А. Подлегаева: “У одной нашей соседки Теряевой муж был еврей. Он ушёл на фронт. Мать его Теряева забрала к себе. К сожалению не все наши соседи были хорошие люди. И угрожали, что выдадут её румынам, если её свекруха не уйдёт. Сестра Теряевой попросила меня взять свекруху к себе. Я согласилась при условии, что приведут её ночью, когда вся улица будит спать, чтобы никто не видил, т.к. на улице жили разные люди. И я боялась за свою семью и за тех евреев, которые скрывались у меня. Свекруха Теряевой у нас жила, как будто моя бабушка.

Однажды, выйдя на улицу, я увидила старика, который лёжа на снегу замерзал. Убедившись, что никого нет по близости, я помогла ему подняться и привела к себе домой. Я попросила бабушку напоить его кипятком и дать немного мамалыги. Был он у нас часа четыре, а я всё бегала на улицу смотреть или не видно румын.

Когда он согрелся и пришёл в себя, я попросила его, чтобы ушёл.
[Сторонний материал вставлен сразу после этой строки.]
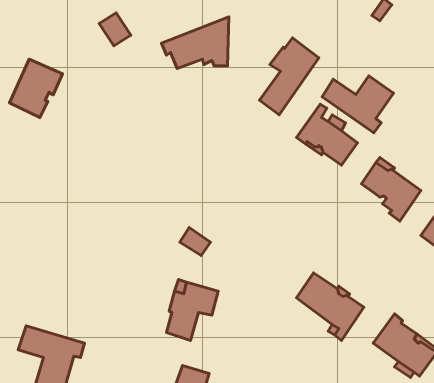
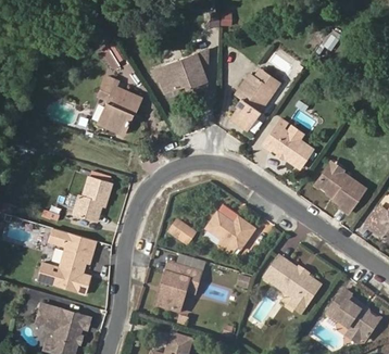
building: [9,59,62,117] -> [98,84,141,131]
building: [322,76,393,133] -> none
building: none -> [73,173,112,219]
building: none -> [204,214,253,256]
building: none -> [39,242,92,289]

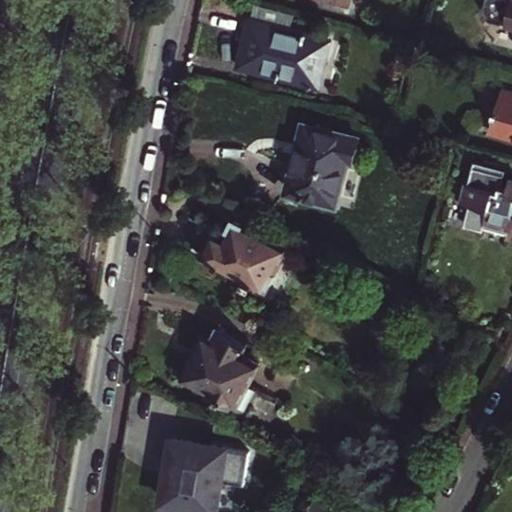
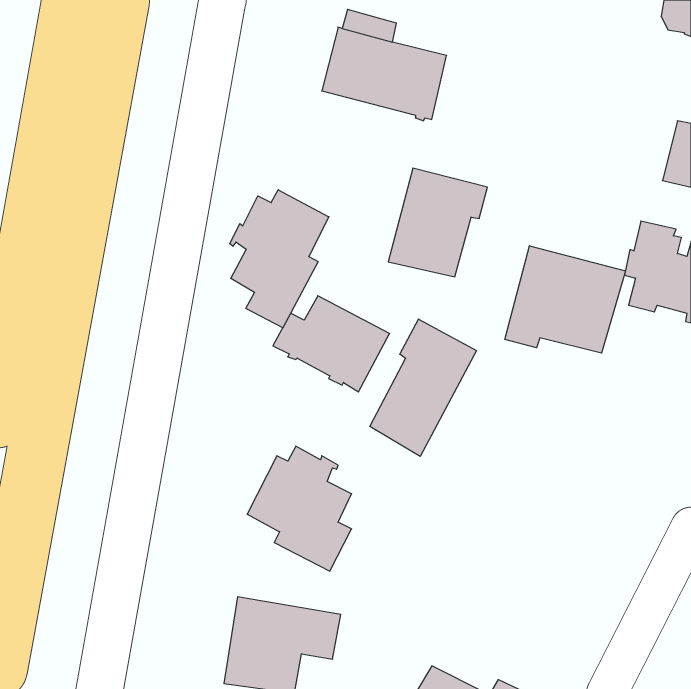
building: none -> [230,190,329,328]
building: none -> [505,246,625,353]
building: none -> [370,319,477,456]

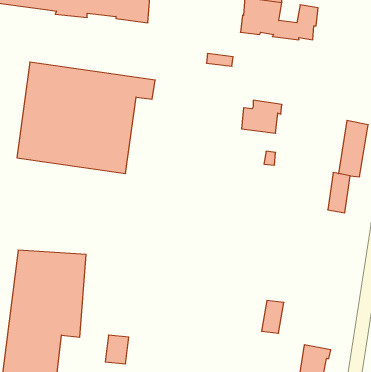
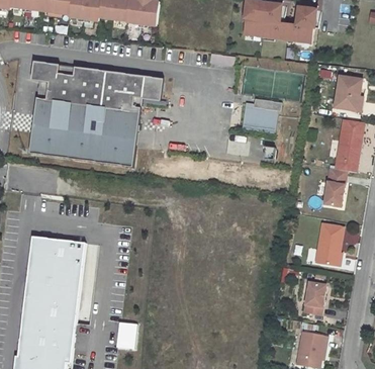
building: none -> [335,75,361,108]
building: none -> [315,220,343,264]
building: [262,300,284,333] -> [304,281,325,312]

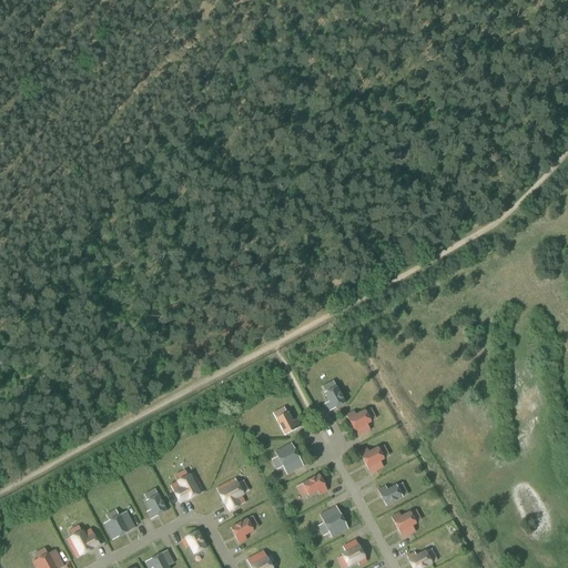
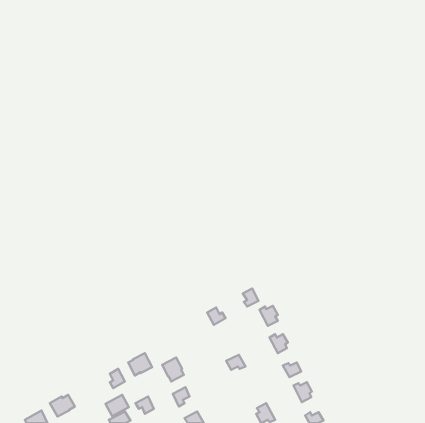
building: [275,442,303,473] -> none
building: [320,505,348,536] -> none
building: [104,509,135,538] -> [106,395,129,416]

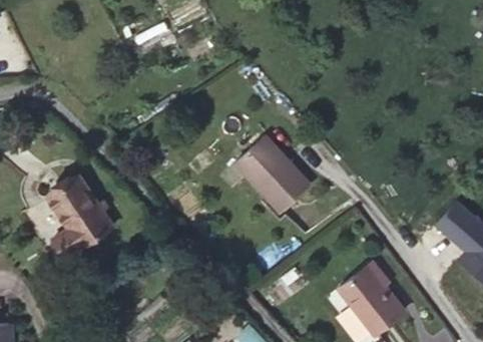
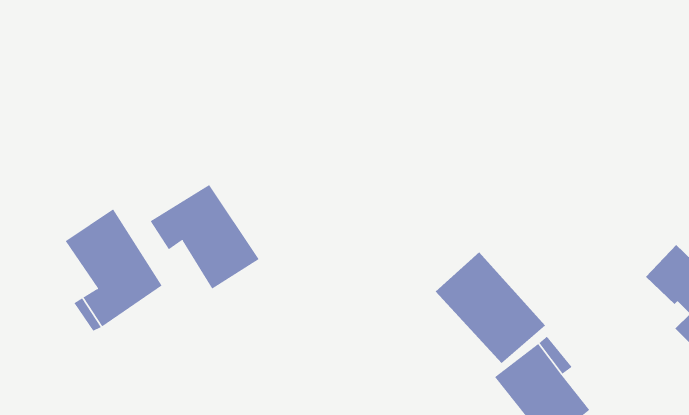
building: [234,137,310,214] -> [435,251,546,364]
building: none -> [150,184,259,289]

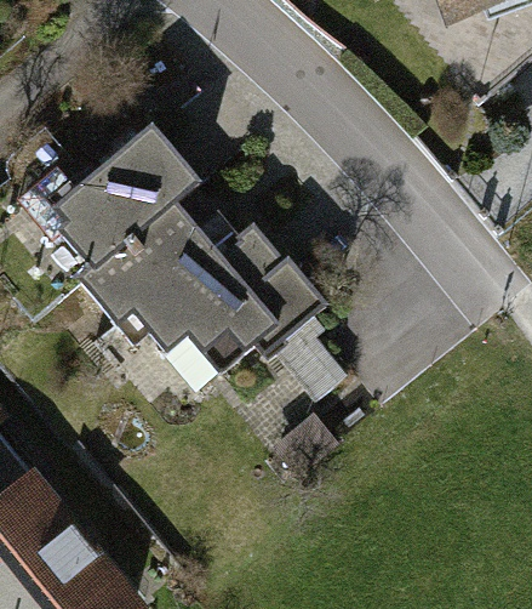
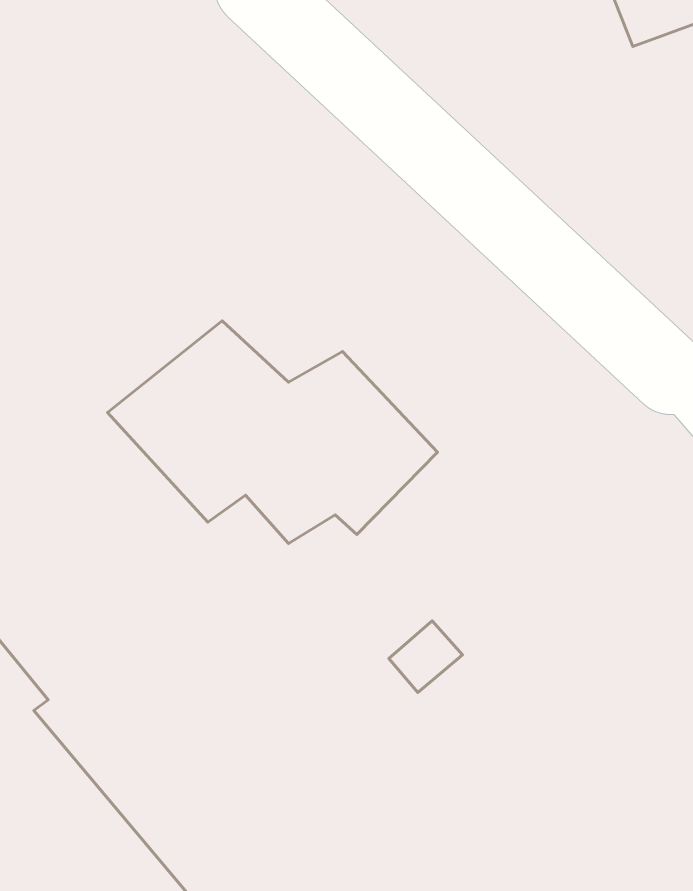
building: [40,93,235,280] -> none

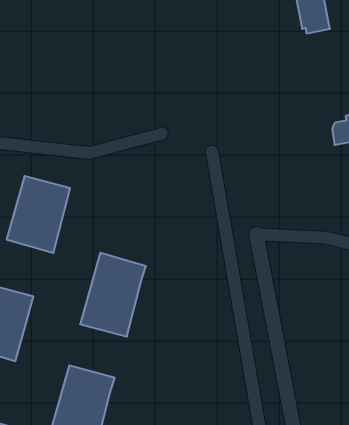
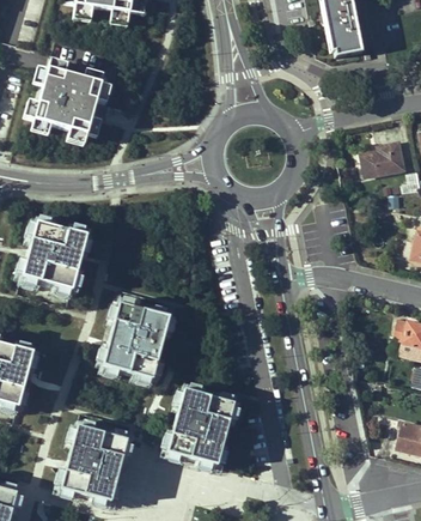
building: none -> [31,69,99,137]
building: none -> [167,380,238,468]

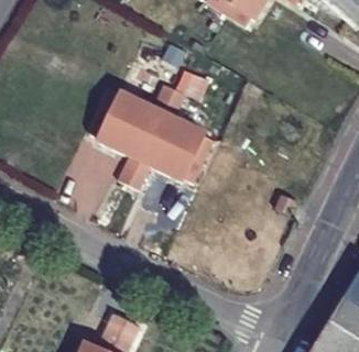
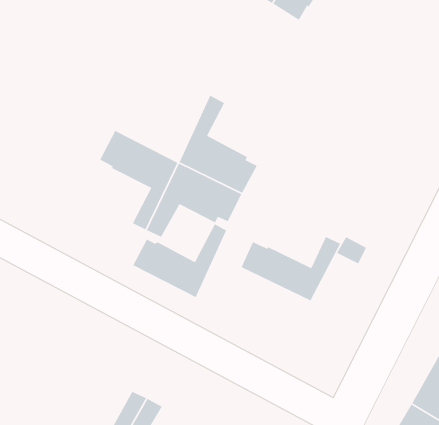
building: [101,78,175,136] -> [132,223,227,298]
building: none -> [240,236,341,301]

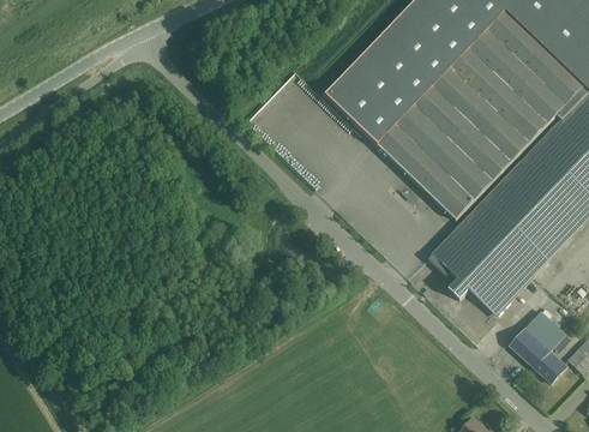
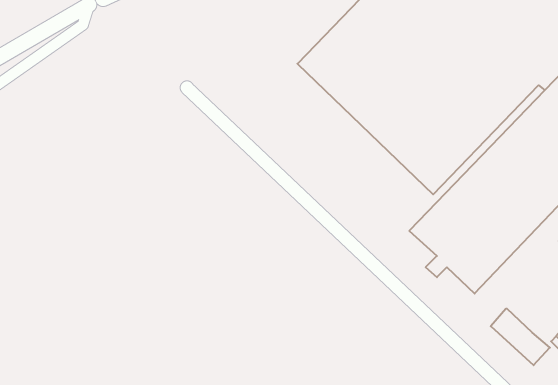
building: [523,310,565,350] -> none

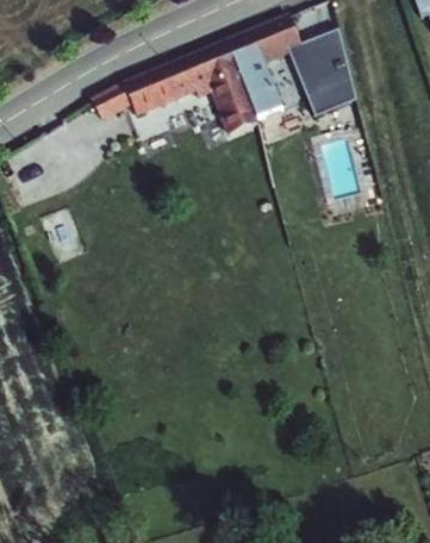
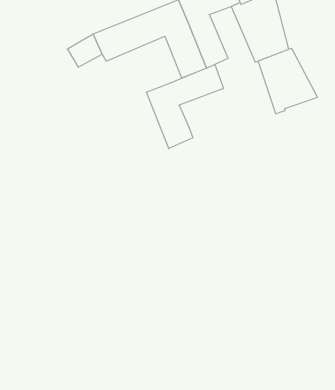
building: none -> [258,48,318,114]
building: none -> [146,65,223,149]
Он ведь не знал, что бабушка тоже еврейка. Он встал раскачиваясь и с закрытыми глазами что-то говорил. Я думала, что он не доволен, что я прошу егоуйти.

Когда он ушёл, я сказала бабушке: почему люди такие неблагодарные, неужели он думал, что мы кушали лучше, а его выпроваживали потому, что боялись за себя. Бабушка мне сказала: “Вы его не поняли. Он на древнееврейском языке просил у бога для вас счастье и здоровье”. Прошло много лет и я поняла: да, у евреев есть свой бог, Мойсей, и он его услышал, и помог мне, и сейчас помогает. А потом я узнала, что Ваш бог и наш бог родные братья”.

Е. Хозе возбудила всю историю с Гродским-Подлегаевой-Теряевой ещё в 1991 году. Тогда же Яд Вашем занялся присвоением Подлегаевой звания Праведницы Народов Мира - как положено спасительнице евреев. С тех пор и я, и, по моей просьбе, евреи, которых выручала Александра Николаевна Подлегаева (далее для краткости А. Н.) понуждали её написать о себе. Она долго стеснялась. Спасённые наивно обещали ей, хворой, немощной и неимущей, какую-никакую помощь от благодарного Израиля - она упорно отмалчивалась. Наконец, на рубеже 92-93 года я получил от неё это письмо. Читая, не сразу понял, что именно Бог услышал от пригретого Подлегаевой старика. Лишь теперь соображаю, что по его мольбе Господь, как она считала, одарил её счастьем дальнейшей жизни, детьми и внуками. Заботы и мытарства А. Н. в расчёт не берёт - Праведница.